Think about it. How often do we, as modern women, place so much value on our education, our book learning, our image, our ability to present ourselves as learned and intelligent beings in front of our peers, that we forget that our time in college may not be all God has in store for our education.

How often have we heard from other people that those of us who choose to stay at home with our children instead of pursuing a fulfilling career elsewhere have "wasted our potential". Yes, I have heard those very words used to describe my own life. And coming from such a dear person as they did, it was incredibly hard for me at times not to BELIEVE them.

Now I KNOW I have not wasted my potential. There is no harder job to do than to raise children to have self-respect, to love their neighbor, and to serve God with their whole hearts. I often make mistakes. There is hardly an employee handbook to follow word for word, though keeping the Word of God open and in use is a good start! Even Moses at times flung his hands in the air and wished he could take a break from the constant whining of his "children". Even Moses made mistakes. And if he could do so after such thorough education and humility training over a span of 80 years, I'd be crazy if I thought I were always going to be the perfect parent.
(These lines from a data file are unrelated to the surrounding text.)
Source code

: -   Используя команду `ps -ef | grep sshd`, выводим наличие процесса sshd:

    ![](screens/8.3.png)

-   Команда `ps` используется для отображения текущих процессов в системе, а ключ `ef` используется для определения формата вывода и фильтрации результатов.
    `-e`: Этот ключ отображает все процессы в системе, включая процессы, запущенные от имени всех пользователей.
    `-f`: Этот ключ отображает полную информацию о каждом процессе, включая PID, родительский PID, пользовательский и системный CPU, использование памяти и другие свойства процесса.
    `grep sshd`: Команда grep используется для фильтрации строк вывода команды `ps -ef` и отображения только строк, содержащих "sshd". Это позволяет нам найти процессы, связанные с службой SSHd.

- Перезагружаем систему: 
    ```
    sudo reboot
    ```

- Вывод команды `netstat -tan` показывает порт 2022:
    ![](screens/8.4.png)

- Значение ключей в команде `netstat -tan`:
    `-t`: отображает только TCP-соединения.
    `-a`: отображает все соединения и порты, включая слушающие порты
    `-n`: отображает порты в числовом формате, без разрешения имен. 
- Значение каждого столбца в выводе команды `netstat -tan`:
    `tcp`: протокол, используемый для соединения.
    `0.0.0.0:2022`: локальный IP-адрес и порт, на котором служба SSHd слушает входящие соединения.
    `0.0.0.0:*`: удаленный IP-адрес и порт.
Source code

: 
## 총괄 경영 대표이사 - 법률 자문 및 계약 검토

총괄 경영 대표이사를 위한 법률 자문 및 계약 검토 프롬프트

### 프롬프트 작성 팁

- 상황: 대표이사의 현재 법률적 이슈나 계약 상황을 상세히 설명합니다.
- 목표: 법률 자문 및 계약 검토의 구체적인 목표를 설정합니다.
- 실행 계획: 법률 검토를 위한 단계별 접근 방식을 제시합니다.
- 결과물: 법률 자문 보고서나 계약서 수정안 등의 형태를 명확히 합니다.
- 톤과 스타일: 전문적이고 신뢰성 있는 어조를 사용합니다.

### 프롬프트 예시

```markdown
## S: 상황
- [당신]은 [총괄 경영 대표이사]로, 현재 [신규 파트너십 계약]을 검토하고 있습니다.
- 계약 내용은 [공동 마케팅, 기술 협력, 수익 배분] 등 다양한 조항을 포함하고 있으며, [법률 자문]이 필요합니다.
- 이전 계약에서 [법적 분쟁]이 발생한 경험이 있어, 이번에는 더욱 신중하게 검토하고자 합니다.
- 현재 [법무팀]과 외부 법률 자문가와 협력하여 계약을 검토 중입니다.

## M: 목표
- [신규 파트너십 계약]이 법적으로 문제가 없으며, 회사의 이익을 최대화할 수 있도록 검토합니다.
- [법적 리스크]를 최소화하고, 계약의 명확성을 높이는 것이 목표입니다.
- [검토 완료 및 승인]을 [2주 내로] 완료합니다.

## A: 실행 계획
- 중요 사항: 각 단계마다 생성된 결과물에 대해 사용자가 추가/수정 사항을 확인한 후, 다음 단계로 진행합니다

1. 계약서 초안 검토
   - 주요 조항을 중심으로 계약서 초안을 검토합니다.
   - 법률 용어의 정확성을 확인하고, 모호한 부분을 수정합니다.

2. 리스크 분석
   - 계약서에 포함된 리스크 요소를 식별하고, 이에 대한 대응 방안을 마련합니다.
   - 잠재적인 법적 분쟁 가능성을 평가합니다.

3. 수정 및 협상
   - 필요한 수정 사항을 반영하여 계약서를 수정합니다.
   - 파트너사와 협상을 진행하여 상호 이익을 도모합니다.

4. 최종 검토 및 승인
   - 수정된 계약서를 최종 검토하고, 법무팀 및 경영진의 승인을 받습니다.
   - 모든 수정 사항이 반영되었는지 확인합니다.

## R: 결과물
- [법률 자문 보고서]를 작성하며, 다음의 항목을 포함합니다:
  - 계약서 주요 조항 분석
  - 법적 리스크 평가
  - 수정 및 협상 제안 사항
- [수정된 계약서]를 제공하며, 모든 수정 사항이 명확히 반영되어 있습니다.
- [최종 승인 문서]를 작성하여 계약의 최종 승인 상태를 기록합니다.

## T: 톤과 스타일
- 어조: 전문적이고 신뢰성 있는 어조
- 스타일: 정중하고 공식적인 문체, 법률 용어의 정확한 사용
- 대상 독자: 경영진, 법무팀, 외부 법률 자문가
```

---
Now I know that there is more to learn that what is available in all the books of the entire world. Maybe what God needs me to learn is more patience, more self-sacrifice, more humility. For certainly there is humility in performing the necessary duties of this life with faithfulness. Especially when they are incredibly, mind-numbingly simple. It doesn't stretch my mind to wash the dishes when I've done it a million times before. There is no mental stimulation in the folding of the laundry, or the changing of diapers.

Now I know there is much, much more to life, to salvation, to education, than stretching my mind and expanding my realm of influence and status in the world. Sometimes there is just the strengthening and fortifying of the soul through humbling acts of service to little people who cannot know or appreciate the self-sacrifice that goes into each and every stroke of the broom, swiping of the rag over a dirty table, or careful hanging up of a little church dress.

Yet my example in the faithfulness of these little things is of utmost importance to their little hearts and souls. Through example they learn. How humbling is that knowledge? To know that even the mindless things I do, that make me scream inside for the stimulation of an adult conversation when I've been cooped up for days in the winter with small children, has eternal consequences.

Yes, now is the time I feel like I am wandering in the wilderness, wondering if my education has gone to waste, wondering if I will remember how to think when I again have the opportunity. But now I feel blessed, secure that I am exactly where God wants me to be, learning the things He knows I need to learn.

This IS the continuing of my education. And education is NEVER wasted!


Anonymous said...

Hi Lisa,
I just found your blog thru the link on GF, I love this post!

Lisa said...

I am curious. Was this series on Moses way off base? Was it offensive? There were hardly any reactions to this so perhaps I should just stick to the humorous little bits I come up with?